Be a Sales Person – Many people in the school environment are afraid to spend time with students in the special education program or to interact with people with disabilities, due to their lack of knowledge. As a peer buddy, you will need to help them realize all of the positive things that go on in the classroom and all of the positive attributes of students with disabilities. You will need to share the positive and get others more familiar and aware that students with disabilities are no different and have a great deal to offer.

Teach others in your school – You will learn a great deal from being a peer buddy, use your experience to teach others in the school and the community about disabilities. Perhaps you can discuss with other students in the school how to be respectful with your language, or how to react when a student with a disability behaves a certain way. Explain why another student’s reaction is not appropriate and help that student learn what is appropriate. Help the other students in the school see students with disabilities for who they really are and what they have to contribute in this world—these are what are known as “teachable moments”.

Always report any problems to your teacher – If you observe any problems or situations that may arise, please alert the teacher. If it is a small situation that you feel as a peer you can handle (Hint: Would you be able to handle it if it was one of your friends without a disability?), then try to handle it. If you feel that it is important for the teacher to handle, then discuss it with the teacher immediately. Treat the students with disabilities as you would any of your friends.

Assist with schoolwork – You certainly can assist your buddy with schoolwork. Do not tell him or her what to do or do it for your buddy. You are not helping your buddy learn when you do the work for him or her.  Under teacher or paraeducator guidance, you may need to make accommodations (adjustments for support) or modifications (changes to lessons or materials) for your peer buddy. You may need to do part of the work with their input, such as perhaps writing what your buddy says (this is called being a scribe). Always ask the teacher what you should and should not do.

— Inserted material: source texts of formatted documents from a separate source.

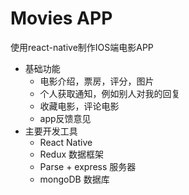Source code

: # Movies APP
使用react-native制作IOS端电影APP

* 基础功能
  * 电影介绍，票房，评分，图片
  * 个人获取通知，例如别人对我的回复
  * 收藏电影，评论电影
  * app反馈意见
* 主要开发工具
  * React Native
  * Redux 数据框架
  * Parse + express 服务器
  * mongoDB 数据库
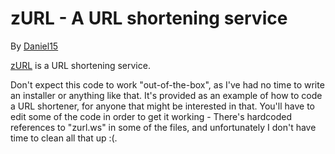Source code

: zURL - A URL shortening service
===============================
By [Daniel15](http://dan.cx/)

[zURL](http://zurl.ws/) is a URL shortening service.

Don't expect this code to work "out-of-the-box", as I've had no time to write an installer or anything like that. It's provided as an example of how to code a URL shortener, for anyone that might be interested in that. You'll have to edit some of the code in order to get it working - There's hardcoded references to "zurl.ws" in some of the files, and unfortunately I don't have time to clean all that up :(.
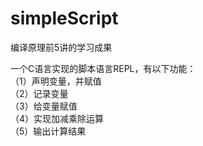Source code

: # simpleScript
编译原理前5讲的学习成果
  
一个C语言实现的脚本语言REPL，有以下功能：  
（1）声明变量，并赋值  
（2）记录变量  
（3）给变量赋值  
（4）实现加减乘除运算  
（5）输出计算结果  
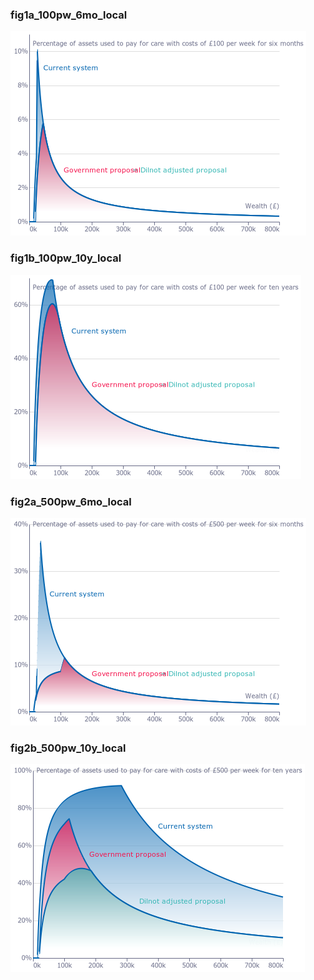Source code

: ### fig1a_100pw_6mo_local
!["fig1a_100pw_6mo_local"](visualisation/fig1a_100pw_6mo_local.png "fig1a_100pw_6mo_local")

### fig1b_100pw_10y_local
!["fig1b_100pw_10y_local"](visualisation/fig1b_100pw_10y_local.png "fig1b_100pw_10y_local")

### fig2a_500pw_6mo_local
!["fig2a_500pw_6mo_local"](visualisation/fig2a_500pw_6mo_local.png "fig2a_500pw_6mo_local")

### fig2b_500pw_10y_local
!["fig2b_500pw_10y_local"](visualisation/fig2b_500pw_10y_local.png "fig2b_500pw_10y_local")

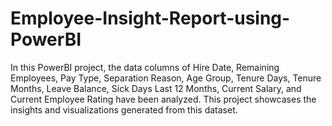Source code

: # Employee-Insight-Report-using-PowerBI
In this PowerBI project, the data columns of Hire Date, Remaining Employees, Pay Type, Separation Reason, Age Group, Tenure Days, Tenure Months, Leave Balance, Sick Days Last 12 Months, Current Salary, and Current Employee Rating have been analyzed. This project showcases the insights and visualizations generated from this dataset.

Have fun – Always come to class with a smile and be ready to go. As you will see, the mood that you walk into the classroom with will affect the entire classroom, especially the student with whom you are working. He or she will feel your “vibes” and will share your mood. Your buddy will likely care a lot for you and will worry with you, become frustrated with you, and celebrate with you.

Major Guidelines :

  • Learn together and from each other.
  • Remember to keep things you see and hear confidential. It is important that private information is not spread around school. 
  • Treat the students with disabilities the same as you would your friends without disabilities.
  • Be open and honest. Do not disrespect your buddy by lying to them, or beating around the bush.
  • Do not give sympathy to or ‘baby’ your buddy. Remember that your buddy is in high school like you and wants to be treated as such! Empathy, or considering what it would be like to walk in your buddy’s shoes, however, is always appropriate.
  • Have patience. Do not rush with your time.
  • Listen to everything that your buddy says to you. Many students with moderate to severe disabilities communicate in different ways. Pay attention to all ways that your buddy may be communicating with you (behavior included).
  • Be positive, not negative.
  • Deliver praise for a job well done.
  • Stay motivated.
  • Develop a positive relationship with all students. This will help all of us be more successful. Let students with and without disabilities know that you care.
  • Ask and listen to what the teacher has to say.
  • Use humor and have fun.
  • Discuss whatever you are working on. When you are done, discuss the results of your activity.
  • Follow all classroom rules; they are there for a reason.
  • Always keep an open ear and eye to learn from everyone in the classroom.